Faux Advisor Who Fled to Bali Must Pay Penalty for Duping U.S. Investors

The SEC obtained a final judgment against Marcus Beam, who had set up shop as a Bali-based pornographer after being charged with investment fraud in the U.S.

An Illinois-based financial advisor who was arrested several months ago in Bali, Indonesia, where he was reportedly making and selling sex videos, will have to pay disgorgement and civil penalty fees totaling more than $425,000 for posing as an investment advisor and defrauding investors, using their funds for his business and personal expenses, according to the SEC. 

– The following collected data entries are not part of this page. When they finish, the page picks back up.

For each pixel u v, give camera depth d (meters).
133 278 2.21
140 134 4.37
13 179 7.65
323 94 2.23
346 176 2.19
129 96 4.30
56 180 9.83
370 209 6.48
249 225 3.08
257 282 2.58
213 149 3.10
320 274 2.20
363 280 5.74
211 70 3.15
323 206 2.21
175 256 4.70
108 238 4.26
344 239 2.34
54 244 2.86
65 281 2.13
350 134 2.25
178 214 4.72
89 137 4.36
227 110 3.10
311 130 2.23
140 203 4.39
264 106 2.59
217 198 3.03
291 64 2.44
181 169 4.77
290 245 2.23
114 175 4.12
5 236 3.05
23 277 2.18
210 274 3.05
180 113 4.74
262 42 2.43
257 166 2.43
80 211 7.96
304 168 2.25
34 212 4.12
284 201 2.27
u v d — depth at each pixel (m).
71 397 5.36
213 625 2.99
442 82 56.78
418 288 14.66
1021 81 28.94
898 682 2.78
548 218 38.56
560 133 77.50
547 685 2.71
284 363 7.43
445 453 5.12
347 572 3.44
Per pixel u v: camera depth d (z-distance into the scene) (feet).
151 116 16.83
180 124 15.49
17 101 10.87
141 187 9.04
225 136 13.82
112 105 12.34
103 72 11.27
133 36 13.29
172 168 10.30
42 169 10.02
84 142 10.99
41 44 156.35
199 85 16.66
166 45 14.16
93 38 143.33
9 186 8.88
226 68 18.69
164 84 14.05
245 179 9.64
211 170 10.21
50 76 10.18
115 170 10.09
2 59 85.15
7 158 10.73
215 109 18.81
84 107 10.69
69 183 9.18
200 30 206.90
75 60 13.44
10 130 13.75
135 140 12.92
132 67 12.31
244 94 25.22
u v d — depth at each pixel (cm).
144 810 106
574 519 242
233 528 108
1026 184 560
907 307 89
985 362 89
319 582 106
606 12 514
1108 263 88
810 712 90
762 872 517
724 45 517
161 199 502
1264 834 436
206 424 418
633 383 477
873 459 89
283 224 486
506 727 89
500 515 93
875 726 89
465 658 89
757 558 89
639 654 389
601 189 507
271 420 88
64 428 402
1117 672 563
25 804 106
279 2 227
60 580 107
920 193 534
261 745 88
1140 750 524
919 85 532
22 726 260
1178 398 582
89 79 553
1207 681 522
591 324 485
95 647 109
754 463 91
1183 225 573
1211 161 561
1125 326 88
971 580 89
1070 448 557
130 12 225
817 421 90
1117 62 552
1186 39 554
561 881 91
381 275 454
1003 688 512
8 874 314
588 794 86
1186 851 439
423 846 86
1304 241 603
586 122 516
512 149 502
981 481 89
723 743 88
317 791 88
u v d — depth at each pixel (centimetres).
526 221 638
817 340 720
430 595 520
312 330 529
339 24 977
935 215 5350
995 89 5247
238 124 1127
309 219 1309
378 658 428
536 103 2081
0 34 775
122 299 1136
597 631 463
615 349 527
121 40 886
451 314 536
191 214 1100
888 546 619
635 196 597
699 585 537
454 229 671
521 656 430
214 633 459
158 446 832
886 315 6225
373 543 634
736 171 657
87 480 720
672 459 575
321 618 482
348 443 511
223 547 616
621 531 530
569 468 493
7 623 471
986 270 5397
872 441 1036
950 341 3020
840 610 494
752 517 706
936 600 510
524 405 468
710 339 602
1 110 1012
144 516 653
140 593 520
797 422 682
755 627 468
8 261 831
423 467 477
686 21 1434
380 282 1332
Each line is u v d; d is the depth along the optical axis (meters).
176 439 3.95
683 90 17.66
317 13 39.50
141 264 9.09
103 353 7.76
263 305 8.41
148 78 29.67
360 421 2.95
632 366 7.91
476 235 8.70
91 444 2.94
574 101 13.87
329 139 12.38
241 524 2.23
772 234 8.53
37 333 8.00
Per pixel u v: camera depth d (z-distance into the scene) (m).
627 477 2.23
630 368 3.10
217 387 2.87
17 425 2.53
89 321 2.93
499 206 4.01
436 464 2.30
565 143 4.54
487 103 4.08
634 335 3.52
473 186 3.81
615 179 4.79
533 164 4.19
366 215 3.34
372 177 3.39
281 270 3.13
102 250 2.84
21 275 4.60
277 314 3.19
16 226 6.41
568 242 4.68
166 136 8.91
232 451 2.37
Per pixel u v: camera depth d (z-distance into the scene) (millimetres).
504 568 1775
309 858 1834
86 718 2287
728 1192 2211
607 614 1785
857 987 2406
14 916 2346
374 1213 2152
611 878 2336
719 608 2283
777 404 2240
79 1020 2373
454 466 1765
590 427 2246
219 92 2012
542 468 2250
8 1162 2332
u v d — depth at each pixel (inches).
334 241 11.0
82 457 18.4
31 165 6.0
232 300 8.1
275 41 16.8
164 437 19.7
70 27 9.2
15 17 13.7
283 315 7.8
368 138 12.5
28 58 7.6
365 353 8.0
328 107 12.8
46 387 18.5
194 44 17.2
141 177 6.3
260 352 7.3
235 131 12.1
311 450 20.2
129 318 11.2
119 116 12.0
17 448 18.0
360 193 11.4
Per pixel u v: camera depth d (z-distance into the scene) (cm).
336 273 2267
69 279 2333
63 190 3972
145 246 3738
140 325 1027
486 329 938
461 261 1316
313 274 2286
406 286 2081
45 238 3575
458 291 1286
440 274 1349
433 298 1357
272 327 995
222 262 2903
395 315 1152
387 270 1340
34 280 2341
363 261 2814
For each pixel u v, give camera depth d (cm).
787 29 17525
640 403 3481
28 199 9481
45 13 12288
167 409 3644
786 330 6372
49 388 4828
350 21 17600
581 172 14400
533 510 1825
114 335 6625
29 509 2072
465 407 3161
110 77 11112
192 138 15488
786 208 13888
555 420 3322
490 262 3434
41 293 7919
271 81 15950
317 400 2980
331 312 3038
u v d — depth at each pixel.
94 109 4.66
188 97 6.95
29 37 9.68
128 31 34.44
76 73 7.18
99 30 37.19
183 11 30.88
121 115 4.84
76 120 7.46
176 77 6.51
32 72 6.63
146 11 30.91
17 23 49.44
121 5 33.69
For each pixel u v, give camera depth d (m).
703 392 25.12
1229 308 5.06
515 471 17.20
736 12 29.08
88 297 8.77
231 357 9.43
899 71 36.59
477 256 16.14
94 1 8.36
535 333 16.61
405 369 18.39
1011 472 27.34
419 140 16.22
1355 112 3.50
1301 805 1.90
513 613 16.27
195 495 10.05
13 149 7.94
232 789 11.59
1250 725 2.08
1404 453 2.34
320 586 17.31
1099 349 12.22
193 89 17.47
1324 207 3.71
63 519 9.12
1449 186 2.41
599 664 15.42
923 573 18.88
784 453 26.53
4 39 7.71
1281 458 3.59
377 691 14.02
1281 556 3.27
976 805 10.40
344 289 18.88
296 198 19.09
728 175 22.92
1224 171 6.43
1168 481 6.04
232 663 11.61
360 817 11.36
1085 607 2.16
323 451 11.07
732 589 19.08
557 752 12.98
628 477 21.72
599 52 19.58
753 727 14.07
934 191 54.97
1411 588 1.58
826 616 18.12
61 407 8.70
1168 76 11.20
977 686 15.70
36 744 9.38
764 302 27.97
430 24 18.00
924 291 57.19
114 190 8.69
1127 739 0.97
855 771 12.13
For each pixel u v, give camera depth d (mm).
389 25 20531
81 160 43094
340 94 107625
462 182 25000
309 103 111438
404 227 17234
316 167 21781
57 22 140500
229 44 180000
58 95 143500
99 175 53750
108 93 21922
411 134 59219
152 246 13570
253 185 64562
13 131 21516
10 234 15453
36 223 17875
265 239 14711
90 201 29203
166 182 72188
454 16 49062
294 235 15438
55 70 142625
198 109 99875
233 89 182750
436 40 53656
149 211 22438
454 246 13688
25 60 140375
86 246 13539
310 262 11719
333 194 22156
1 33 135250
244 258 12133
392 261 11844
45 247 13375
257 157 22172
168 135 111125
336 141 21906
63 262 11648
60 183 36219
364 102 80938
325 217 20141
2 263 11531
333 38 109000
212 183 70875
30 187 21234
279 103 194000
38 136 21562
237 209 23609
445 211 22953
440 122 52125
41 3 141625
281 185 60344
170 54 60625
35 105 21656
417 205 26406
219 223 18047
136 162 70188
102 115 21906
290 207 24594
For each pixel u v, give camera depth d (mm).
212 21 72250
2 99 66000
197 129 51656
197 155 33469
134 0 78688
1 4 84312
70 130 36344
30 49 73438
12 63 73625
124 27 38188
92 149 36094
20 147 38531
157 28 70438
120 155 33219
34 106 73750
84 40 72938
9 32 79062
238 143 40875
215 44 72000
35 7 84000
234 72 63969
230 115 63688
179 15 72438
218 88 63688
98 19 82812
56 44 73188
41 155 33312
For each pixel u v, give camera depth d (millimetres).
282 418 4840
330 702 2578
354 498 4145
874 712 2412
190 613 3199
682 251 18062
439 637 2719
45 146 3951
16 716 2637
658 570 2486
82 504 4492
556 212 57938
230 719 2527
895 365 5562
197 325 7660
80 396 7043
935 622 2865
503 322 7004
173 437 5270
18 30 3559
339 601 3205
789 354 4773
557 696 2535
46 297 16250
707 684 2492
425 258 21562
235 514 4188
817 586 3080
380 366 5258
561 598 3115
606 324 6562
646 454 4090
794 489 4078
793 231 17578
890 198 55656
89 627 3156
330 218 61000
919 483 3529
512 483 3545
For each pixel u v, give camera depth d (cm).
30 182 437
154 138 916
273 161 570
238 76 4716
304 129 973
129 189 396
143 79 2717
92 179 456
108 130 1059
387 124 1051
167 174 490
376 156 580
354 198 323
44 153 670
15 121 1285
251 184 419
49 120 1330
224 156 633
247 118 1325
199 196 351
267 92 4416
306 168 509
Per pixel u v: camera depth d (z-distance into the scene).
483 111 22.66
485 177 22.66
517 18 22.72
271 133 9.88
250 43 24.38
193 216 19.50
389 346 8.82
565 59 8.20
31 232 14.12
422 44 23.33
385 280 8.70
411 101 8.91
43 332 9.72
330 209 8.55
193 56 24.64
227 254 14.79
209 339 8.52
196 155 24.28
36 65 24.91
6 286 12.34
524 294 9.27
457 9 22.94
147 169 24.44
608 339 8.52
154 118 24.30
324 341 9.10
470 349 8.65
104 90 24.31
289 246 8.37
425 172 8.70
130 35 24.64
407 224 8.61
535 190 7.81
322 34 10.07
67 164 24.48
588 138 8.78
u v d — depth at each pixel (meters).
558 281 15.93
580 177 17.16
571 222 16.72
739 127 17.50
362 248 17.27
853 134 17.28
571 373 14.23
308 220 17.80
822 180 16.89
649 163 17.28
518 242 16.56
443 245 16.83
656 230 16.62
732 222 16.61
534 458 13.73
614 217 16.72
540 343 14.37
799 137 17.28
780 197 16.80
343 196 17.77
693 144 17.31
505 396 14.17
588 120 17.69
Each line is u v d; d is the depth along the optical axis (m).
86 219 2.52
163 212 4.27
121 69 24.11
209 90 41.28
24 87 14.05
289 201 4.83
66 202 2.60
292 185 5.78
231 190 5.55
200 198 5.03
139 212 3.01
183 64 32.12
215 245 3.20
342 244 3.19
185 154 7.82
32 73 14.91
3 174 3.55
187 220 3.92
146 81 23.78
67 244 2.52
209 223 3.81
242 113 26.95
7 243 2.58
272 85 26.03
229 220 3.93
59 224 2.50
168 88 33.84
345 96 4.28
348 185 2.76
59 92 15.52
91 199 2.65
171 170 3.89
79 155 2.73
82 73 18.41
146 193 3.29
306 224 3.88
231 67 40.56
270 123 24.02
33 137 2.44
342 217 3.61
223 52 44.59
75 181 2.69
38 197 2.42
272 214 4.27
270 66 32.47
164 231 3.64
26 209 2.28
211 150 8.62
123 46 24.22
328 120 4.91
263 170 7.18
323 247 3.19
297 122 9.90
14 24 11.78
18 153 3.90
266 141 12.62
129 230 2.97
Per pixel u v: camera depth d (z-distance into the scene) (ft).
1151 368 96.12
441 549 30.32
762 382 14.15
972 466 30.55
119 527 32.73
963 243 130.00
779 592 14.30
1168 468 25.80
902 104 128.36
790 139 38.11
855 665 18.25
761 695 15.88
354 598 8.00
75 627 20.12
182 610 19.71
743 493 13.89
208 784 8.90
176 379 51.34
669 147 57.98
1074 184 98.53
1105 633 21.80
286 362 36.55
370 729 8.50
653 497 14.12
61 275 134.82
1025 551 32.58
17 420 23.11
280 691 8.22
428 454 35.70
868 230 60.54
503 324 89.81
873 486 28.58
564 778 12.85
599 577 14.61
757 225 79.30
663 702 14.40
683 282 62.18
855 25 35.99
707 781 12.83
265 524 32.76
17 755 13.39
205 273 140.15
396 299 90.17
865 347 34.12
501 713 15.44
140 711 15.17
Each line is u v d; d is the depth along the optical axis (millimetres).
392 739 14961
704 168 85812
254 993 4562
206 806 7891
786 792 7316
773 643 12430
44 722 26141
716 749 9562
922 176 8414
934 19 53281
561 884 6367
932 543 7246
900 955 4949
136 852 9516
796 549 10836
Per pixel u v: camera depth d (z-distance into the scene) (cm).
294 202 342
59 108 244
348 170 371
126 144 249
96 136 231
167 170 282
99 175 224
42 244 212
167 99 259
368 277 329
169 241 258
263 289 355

The commission obtained a “default final judgment” against Marcus Beam in the U.S. District Court for the Northern District of Illinois, following an initial SEC complaint filed last September. According to the SEC, between June 2017 and at least July 2019, Beam solicited clients to invest their money in private funds he purportedly ran through an advisory business called Chase Private Equity, which he later changed to New World Capital. The complaint says Beam worked as an investment advisor in Chicago during the relevant time period, but he never registered as an investment advisor with the commission, and neither his business n or the funds were ever registered with either the SEC or FINRA.
 
According to CBS2 Chicago, Bali police Chief Petrus Reinhard Golose said Beam had fled to Indonesia with his girlfriend in January. He was arrested in July, with Golose saying Beam had made sex videos and sold them online to support his living expenses. The police chief said Beam had moved several times since arriving in the country, and used several different names, with one passport identifying him as “Demario Faulkner.”
 
“We are still investigating whether he involved local people in those videos, but so far the crime he committed was only in his homeland,” Golose said, according to CBS. 
 
Back in the U.S. in 2017, Beam ran a group of eight telemarketers, cold-calling individuals in the search for investors (he later outsourced the telemarketing), according to the SEC complaint. He convinced investors to sign up through the website for his business, touting its portfolio as "perfectly diversified." Beam convinced one investor that he managed more than $40 million in accounts and said he would “make you more money in a year than you’ve made in the last five years where you were.” 
 
The investor eventually liquidated her entire 401(k) account totaling $130,000, giving $115,000 of it to Beam and incurring $40,000 in tax penalties; one other investor liquidated her own retirement account, giving Beam $40,000 while taking a $14,000 penalty from the IRS. According to the complaint, Beam said his accounts were maintained at a brokerage firm that goes unnamed. However, his business funds were never managed at the brokerage firm, though Beam had a personal account, according to the complaint. Although Beam said he’d managed $40 million, during the period in question his own account never went above $50,000. Additionally, Beam commingled most of the funds that those two investors had given him into a bank account for his business that included funds from other sources.
 
Beam transferred about $55,000 of the two clients’ cumulative investments into his own personal account at the unnamed brokerage firm, and traded securities with a net loss of more than $16,000 during the time period in question. According to the SEC, Beam fabricated account statements to hide these losses from investors.
 
According to the final judgment, Beam is enjoined from violating anti-fraud provisions, and must pay disgorgement and prejudgment interest of $219,921, as well as a civil penalty of $207,000.